Aurelius turned and fled. The Disciple picked Georgina up bodily and hurled her at Walter, leaving both sprawling, then fled also into the dark space on the far side of the crypt. She reached the exit first.
'You have not heard the last of me,' she cried, then slammed the door behind her. Aurelius screeched with fury. Then he smashed his fist through the door and ripped it off its hinges. But Winston was upon him, and now he plunged the stake into the monster. Aurelius screamed and thrashed wildly, slapping Winston to the floor, before vanishing in a blaze of heat and light, leaving only dust.
They emerged into the open air in an inner courtyard.
'Sterling work by your men, Major. You chose well.'
'It was good to use the cold steel again, sir,' said the Major. 'A rum business, though.'
'You must swear them to secrecy. Fifty guineas apiece - send me the account.'
'They're good men, sir. Right then,' he said to the soldiers, 'we were never here. Guardsmen, fall in,' and they marched away.
'I expect the mind-slaving spell wore off as soon as Aurelius was slain,' said Rudyard. 'I doubt that the vampires will remember any of it.'
'I wonder just how many of them there are,' said Walter.
'You saw the vision,' said Winston. 'What we do not know is if that was all of them, or just the ones in Britain.'
'Either way, more than I would like,' said Walter. 'You'll have to do something, sir.'
'I will, sir. The Council must become part of the Secret Service.'
'It will do no such thing,' said Georgina. 'The Council existed long before the Home Office, long before His Majesty's Government in fact. There is no 'must' about it.'
'Who do you think you are?' said Rudyard.
'We are the ones who have saved the world more times than you can imagine, from threats you have never heard of,' she said. 'I slew my own father, what was left of him. Do you think that was a sacrifice? I have done harder things than that. And I expect to do harder still, and then die before my time. That is what every Watcher must expect.' They were silent for a moment.
'You will at least keep us informed,' said Winston.
'Yes, Home Secretary, you have earned that. But don't call us, we'll call you.' She walked away, not looking back, and vanished into the shadows.
'Now what?' asked Walter.
'I suggest we go back to our lives,' said Winston. 'Mr. Tull, know that you have a friend in high places, if you ever need one. I will get you a travel warrant to Northampton. First class, of course.'
Walter nodded. 'I'd like to stick to football from now on,' he said. 'No more fighting. Except... Can I... ?'
'Keep the sword, Mr. Tull,' said Rudyard. 'I hope you never need it again.'
'And I must think how to keep the country safe,' said Winston. 'I expect trouble from that female vampire.'
'Surely she will fly the country now?' said Rudyard.

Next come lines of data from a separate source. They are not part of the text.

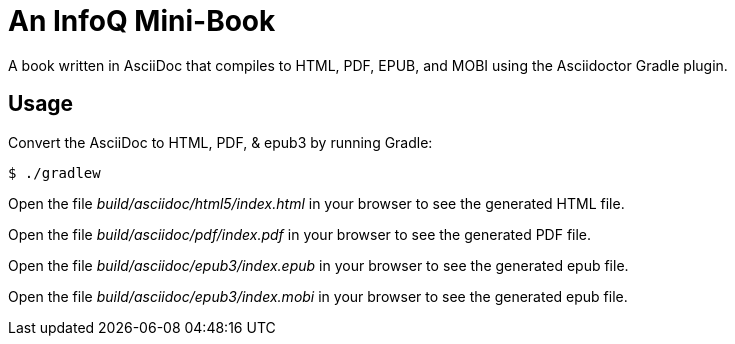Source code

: = An InfoQ Mini-Book

A book written in AsciiDoc that compiles to HTML, PDF, EPUB, and MOBI using the Asciidoctor Gradle plugin.

== Usage

Convert the AsciiDoc to HTML, PDF, & epub3 by running Gradle:

 $ ./gradlew

Open the file _build/asciidoc/html5/index.html_ in your browser to see the generated HTML file.

Open the file _build/asciidoc/pdf/index.pdf_ in your browser to see the generated PDF file.

Open the file _build/asciidoc/epub3/index.epub_  in your browser to see the generated epub file.

Open the file _build/asciidoc/epub3/index.mobi_  in your browser to see the generated epub file.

'Surely. But she will go bearing a grudge, I doubt if vampires find it easy to forgive and forget.'
'Her lord dreamed of destroying the Empire,' said Rudyard. 'How could she do that?'
'By organising aggression from without, or subversion from within,' said Winston. 'I must watch carefully for any great movements or powers that might be able to do that. In Germany, or Russia, or India perhaps. For I am a Watcher too.'
On board a ship steaming out of Southampton, a female figure regarded the stars from the stern rail. A smartly-dressed gentleman came up beside her.
'It is so beautiful, is it not?' he said. 'May I know your name, mademoiselle?'
She turned, revealing her visage, and sank her fangs into his neck. 'No,' she said, and pitched his body over the rail.
The Titanic continued its western course, and she wondered what she might do in the New World; something better than hiding in a cave for eight centuries, in any case. She had heard that many of the Kin dwelt in California.